→ **WHAT THE TASK REQUIRES**
For the word "argent", report how many lines of the records below contain it, and nothing more.

→ **RECORDS FOR PROCESSING**
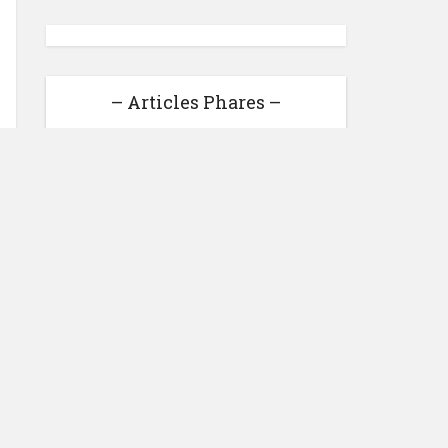
– Articles Phares –
Loonea : Gagner de l'argent
facilement ou pure anarque ?
Voici Mon avis
Gagner de l’argent en ligne :
27 sites qui rémunèrent bien
3 astuces pour développer
son entreprise
Bilan Du Blog Pour
Novembre 2014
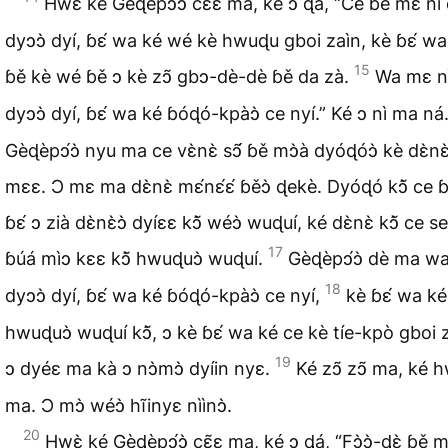
Hwɛ̀ ké Gèɖèpɔ́ɔ̀ cɛ̃ɛ ma, ké ɔ ɖá, “Ce ɓě mɛ nì
dyɔɔ̀ dyí, ɓɛ́ wa ké wé kè hwuɖu gboi zaìn, kè ɓɛ́ wa 
15
ɓě kè wé ɓě ɔ kè zɔ̃ gbɔ-dè-dè ɓě da zà.
Wa mɛ n
dyɔɔ̀ dyí, ɓɛ́ wa ké ɓóɖó-kpàɔ̀ ce nyí.” Ké ɔ nì ma ná
Gèɖèpɔ́ɔ̀ nyu ma ce vɛ̀nɛ̀ sɔ̃́ ɓě mɔ̀à dyóɖóɔ̀ kè dɛ̀nɛ
mɛɛ. Ɔ mɛ ma dɛ̀nɛ̀ mɛ́nɛ́ɛ́ ɓěɔ̀ ɖekè. Dyóɖó kɔ̃̀ ce 
ɓɛ́ ɔ zià dɛ̀nɛ̀ɔ̀ dyíɛɛ kɔ̃̀ wéɔ̀ wuɖuí, ké dɛ̀nɛ̀ kɔ̃̀ ce s
17
ɓúá mìɔ kɛɛ kɔ̃̀ hwuɖuɔ̀ wuɖuí.
Gèɖèpɔ́ɔ̀ dè ma w
18
dyɔɔ̀ dyí, ɓɛ́ wa ké ɓóɖó-kpàɔ̀ ce nyí,
kè ɓɛ́ wa ké
hwuɖuɔ̀ wuɖuí kɔ̃̀, ɔ kè ɓɛ́ wa ké ce kè tíe-kpò gboi 
19
ɔ dyéɛ ma kà ɔ nɔ̀mɔ̀ dyíin nyɛ.
Ké zɔ̃ zɔ̃ ma, ké h
ma. Ɔ mɔ̀ wéɔ̀ hĩinyɛ nììnɔ̀.
20
Hwɛ̀ ké Gèɖèpɔ́ɔ̀ cɛ̃ɛ ma, ké ɔ ɖá, “Fɔ̀ɔ̀-ɖɛ̀ ɓě 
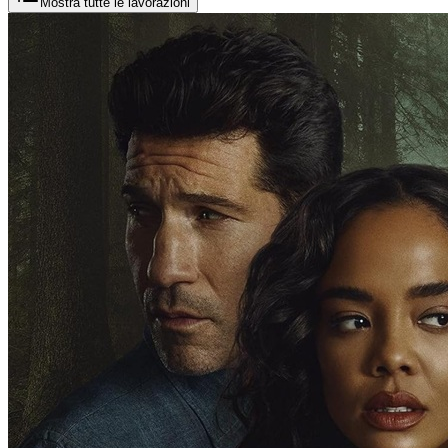
Mostra tutte le lavorazioni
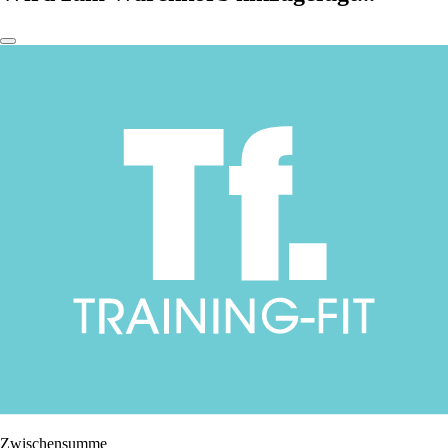
Zwischensumme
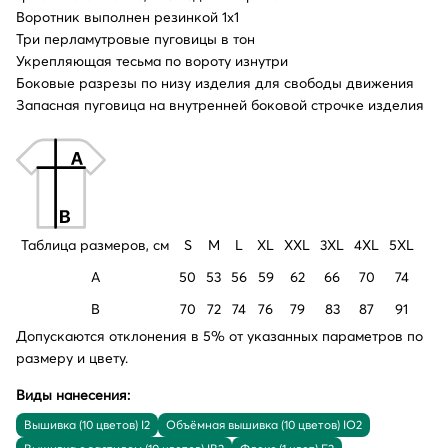
Воротник выполнен резинкой 1x1
Три перламутровые пуговицы в тон
Укрепляющая тесьма по вороту изнутри
Боковые разрезы по низу изделия для свободы движения
Запасная пуговица на внутренней боковой строчке изделия
Таблица размеров, см
S
M
L
XL
XXL
3XL
4XL
5XL
A
50
53
56
59
62
66
70
74
B
70
72
74
76
79
83
87
91
Допускаются отклонения в 5% от указанных параметров по
размеру и цвету.
Виды нанесения:
Вышивка (10 цветов) I2
Объёмная вышивка (10 цветов) IO2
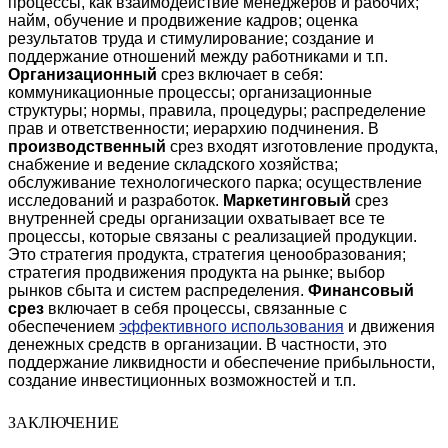
процессы, как взаимодействие менеджеров и рабочих;
найм, обучение и продвижение кадров; оценка
результатов труда и стимулирование; создание и
поддержание отношений между работниками и т.п.
Организационный
срез включает в себя:
коммуникационные процессы; организационные
структуры; нормы, правила, процедуры; распределение
прав и ответственности; иерархию подчинения. В
производственный
срез входят изготовление продукта,
снабжение и ведение складского хозяйства;
обслуживание технологического парка; осуществление
исследований и разработок.
Маркетинговый
срез
внутренней среды организации охватывает все те
процессы, которые связаны с реализацией продукции.
Это стратегия продукта, стратегия ценообразования;
стратегия продвижения продукта на рынке; выбор
рынков сбыта и систем распределения.
Финансовый
срез
включает в себя процессы, связанные с
обеспечением
эффективного использования
и движения
денежных средств в организации. В частности, это
поддержание ликвидности и обеспечение прибыльности,
создание инвестиционных возможностей и т.п.
ЗАКЛЮЧЕНИЕ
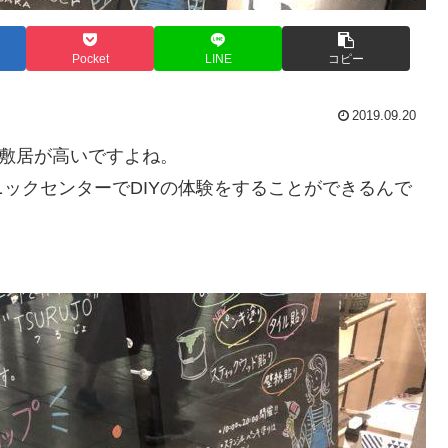
Pocket
LINE
コピー
2019.09.20
か敷居が高いですよね。
ックセンターでDIYの体験をすることができるんで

→ **REPLY TO THE EXERCISE**
2